Here is what the Times had to say in its editorial, headlined “Mr. Bush’s New Gravitas.” The president, the Times wrote, “seemed confident, determined, sure of his purpose and in full command of the complex array of political and military challenges that he faces in the wake of the terrible terrorist attacks of Sept. 11. It was a reassuring performance that should give comfort to an uneasy nation...[Bush] seemed to be a president whom the nation could follow in these difficult times...He was at once firm in his resolve to protect the nation and fatherly in his calm advice to get on with the life of the country as much as people can.”

The Times, of course, knew better. This was the same George Bush whom it now denounces as a liar and incompetent. But the newspaper, which fully supported the “war on terror” and its first installment, the invasion of Afghanistan, was not about to level with the American people, any more than the administration it was covering up for.

One could cite many more editorial testimonials for Bush, including pieces supporting Homeland Security terror alerts issued without any substantiation, and commentaries inveighing against “partisan” exploitation of Bush’s long-standing ties to Enron boss Kenneth Lay. Meanwhile, on its news pages, the newspaper systematically promoted the lies that were used to justify the invasion of Iraq. (See
“The New York Times and the road to war”.)

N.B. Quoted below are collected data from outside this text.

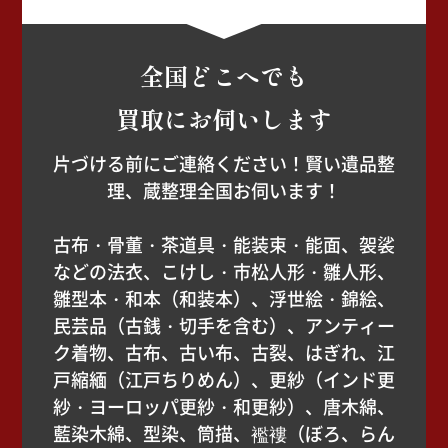
全国どこへでも
買取にお伺いします
片づける前にご連絡ください！賢い遺品整
理、蔵整理全国お伺います！
古布・骨董・茶道具・能装束・能面、袈裟
などの法衣、こけし・市松人形・雛人形、
雛型本・和本（和装本）、浮世絵・錦絵、
民芸品（古銭・切手を含む）、アンティー
ク着物、古布、古い布、古裂、はぎれ、江
戸縮緬（江戸ちりめん）、更紗（インド更
紗・ヨーロッパ更紗・和更紗）、唐木綿、
藍染木綿、型染、筒描、襤褸（ぼろ、らん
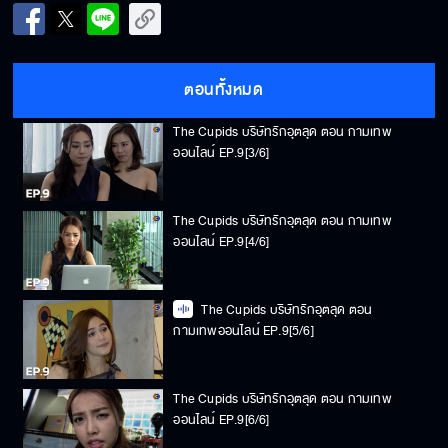
The Cupids บริษัทรักอุตลุด ตอน กามเทพ
ออนไลน์ EP.9[2/6]
ตอนทั้งหมด
The Cupids บริษัทรักอุตลุด ตอน กามเทพ
ออนไลน์ EP.9[3/6]
The Cupids บริษัทรักอุตลุด ตอน กามเทพ
ออนไลน์ EP.9[4/6]
The Cupids บริษัทรักอุตลุด ตอน
กามเทพออนไลน์ EP.9[5/6]
The Cupids บริษัทรักอุตลุด ตอน กามเทพ
ออนไลน์ EP.9[6/6]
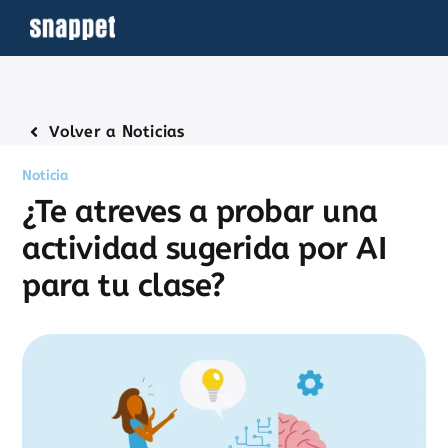
Saltar
al
contenido
Volver a Noticias
Noticia
¿Te atreves a probar una
actividad sugerida por AI
para tu clase?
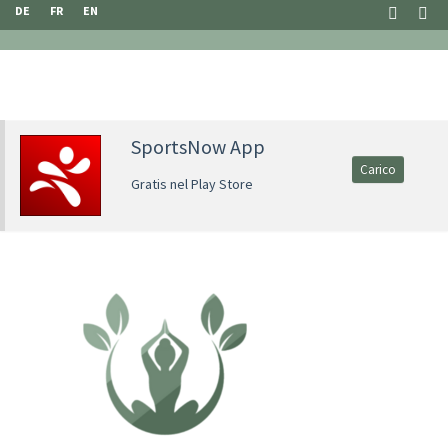
DE
FR
EN
SportsNow App
Carico
Gratis nel Play Store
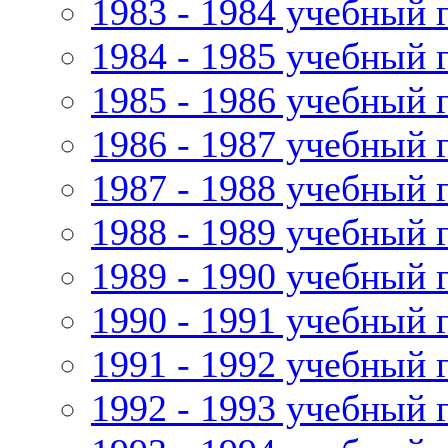
1983 - 1984 учебный 
1984 - 1985 учебный 
1985 - 1986 учебный 
1986 - 1987 учебный 
1987 - 1988 учебный 
1988 - 1989 учебный 
1989 - 1990 учебный 
1990 - 1991 учебный 
1991 - 1992 учебный 
1992 - 1993 учебный 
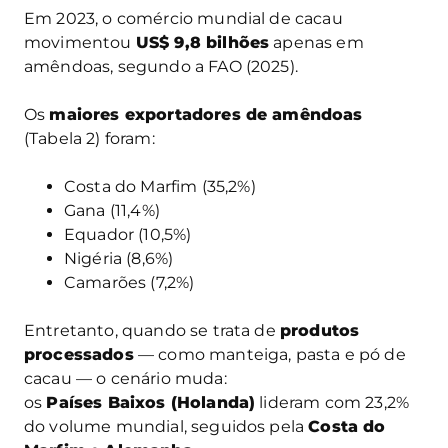
Em 2023, o comércio mundial de cacau
movimentou
US$ 9,8 bilhões
apenas em
amêndoas, segundo a FAO (2025).
Os
maiores exportadores de amêndoas
(Tabela 2) foram:
Costa do Marfim (35,2%)
Gana (11,4%)
Equador (10,5%)
Nigéria (8,6%)
Camarões (7,2%)
Entretanto, quando se trata de
produtos
processados
— como manteiga, pasta e pó de
cacau — o cenário muda:
os
Países Baixos (Holanda)
lideram com 23,2%
do volume mundial, seguidos pela
Costa do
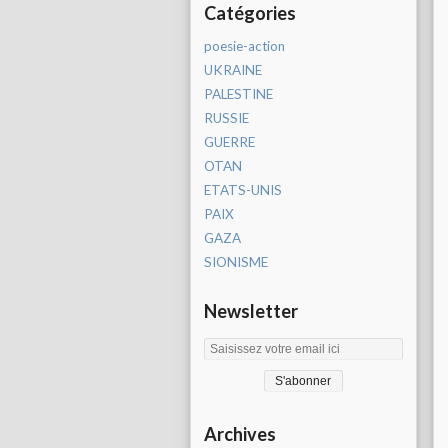
Catégories
poesie-action
UKRAINE
PALESTINE
RUSSIE
GUERRE
OTAN
ETATS-UNIS
PAIX
GAZA
SIONISME
Newsletter
Archives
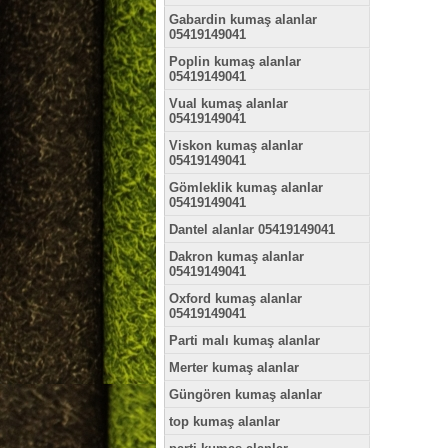
Gabardin kumaş alanlar
05419149041
Poplin kumaş alanlar
05419149041
Vual kumaş alanlar
05419149041
Viskon kumaş alanlar
05419149041
Gömleklik kumaş alanlar
05419149041
Dantel alanlar 05419149041
Dakron kumaş alanlar
05419149041
Oxford kumaş alanlar
05419149041
Parti malı kumaş alanlar
Merter kumaş alanlar
Güngören kumaş alanlar
top kumaş alanlar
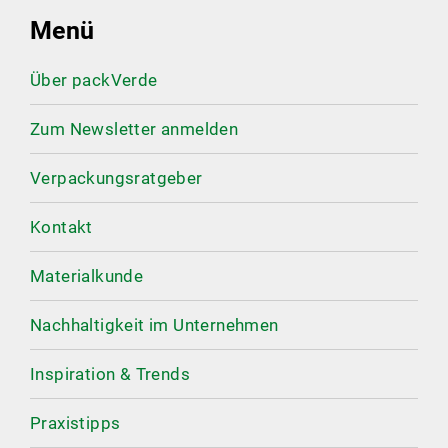
Menü
Über packVerde
Zum Newsletter anmelden
Verpackungsratgeber
Kontakt
Materialkunde
Nachhaltigkeit im Unternehmen
Inspiration & Trends
Praxistipps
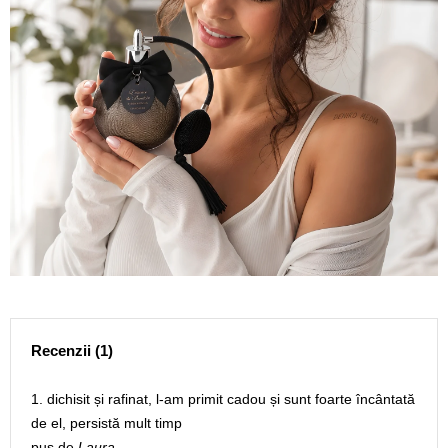
Recenzii (1)
1. dichisit și rafinat, l-am primit cadou și sunt foarte încântată
de el, persistă mult timp
pus de
Laura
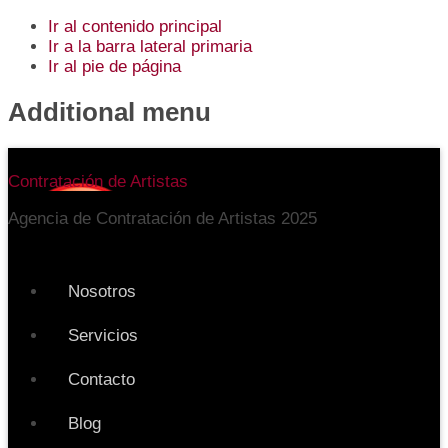
Ir al contenido principal
Ir a la barra lateral primaria
Ir al pie de página
Additional menu
Contratación de Artistas
Agencia de Contratación de Artistas 2025
Nosotros
Servicios
Contacto
Blog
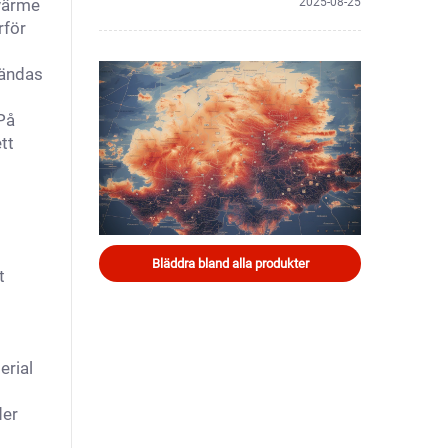
 värme
2025-08-25
rför
vändas
 På
tt
Bläddra bland alla produkter
t
erial
der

This policy of concealment and cover-up has continued up to the present. When Newsweek reported this summer that the administration was developing contingency plans to cancel the elections in the event of a terrorist attack, the Times first ignored and then dismissed (in a July 17 editorial) the enormous threat to democratic rights that these plans represented.
In light of this record, the Times’ October 17 indictment of the Bush administration constitutes a self-indictment—one that extends to the Democratic Party and the entire “liberal” establishment.